Framing a Blaxicana Identity
April 4, 2012
This afternoon, my graduate student in Cultural Studies, Ana Thorne, successfully defended her dissertation, Framing a Blaxicana Identity: A Cultural Ethnography of Family, Race and Community in the Valley Homes, Lincoln Heights, Ohio, 1955-1960. It was an emotional experience: Ana turned 65 this year, and wrote compellingly in her dissertation about how the racial segregation experienced by citizens of her her all-black town, Lincoln Heights, had initially limited her access to education as a girl. Now, she’s Dr.
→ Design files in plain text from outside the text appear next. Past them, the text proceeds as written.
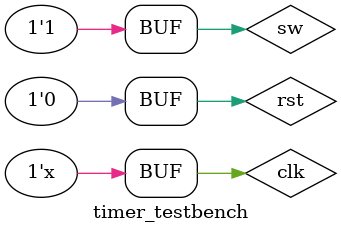
<source format=sv>


/*module timer_testbench();

    // Inputs
    logic Clk_1sec;
    //logic reset;

    // Outputs
    logic [5:0] seconds;
    logic [6:0] segA;
    logic [6:0] segB;
    logic [6:0] segC;

    // Instantiate the Unit Under Test (UUT)
    timer dut ( Clk_1sec, 
                //reset, 
                seconds, 
                segA, segB, segC);
    
    //Generating the Clock with `1 Hz frequency
    initial Clk_1sec = 0;
    always #50 Clk_1sec = ~Clk_1sec;  //Every 0.5 sec toggle the clock.
    //#5000000

    initial begin
        reset = 1;
        // Wait 100 ns for global reset to finish
        #100;
        reset = 0;  
    end
      
endmodule
*/

module timer_testbench();
logic clk;
logic sw;
logic rst;
logic [6:0] seg;
logic [3:0] an;
logic [7:0] led;

timer dut (clk, sw, rst, seg, an, led);

initial begin clk = 0; sw = 1; end
always #50 clk = ~clk;

initial begin
    rst = 1;
    #100;
    rst = 0;
    end

endmodule


</source>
Thorne!
In this original, creative, and elegant study, Ana presses her family’s (and her embodied) stories of the pleasures and dangers of crossing and blending racial categories within the oppressive historical regimes of racial oppression and segregation to allow us to understand that even in an “all-black” context, race is more mobile, dangerous, complex, and contingent then we like to remember.
She writes: “This research will draw its conclusions regarding the construction of a Blaxicana identity by using a critical, self-reflexive method of inquiry that incorporates the author’s memories, impressions and artifacts from the 1950’s. The author’s interracial family experience, defined by an African American father from Nashville, Tennessee and a Mexican mother from Hermosillo, Sonora, Mexico, presents the opportunity to examine what was then, considering the time and place, an uncommon combination.”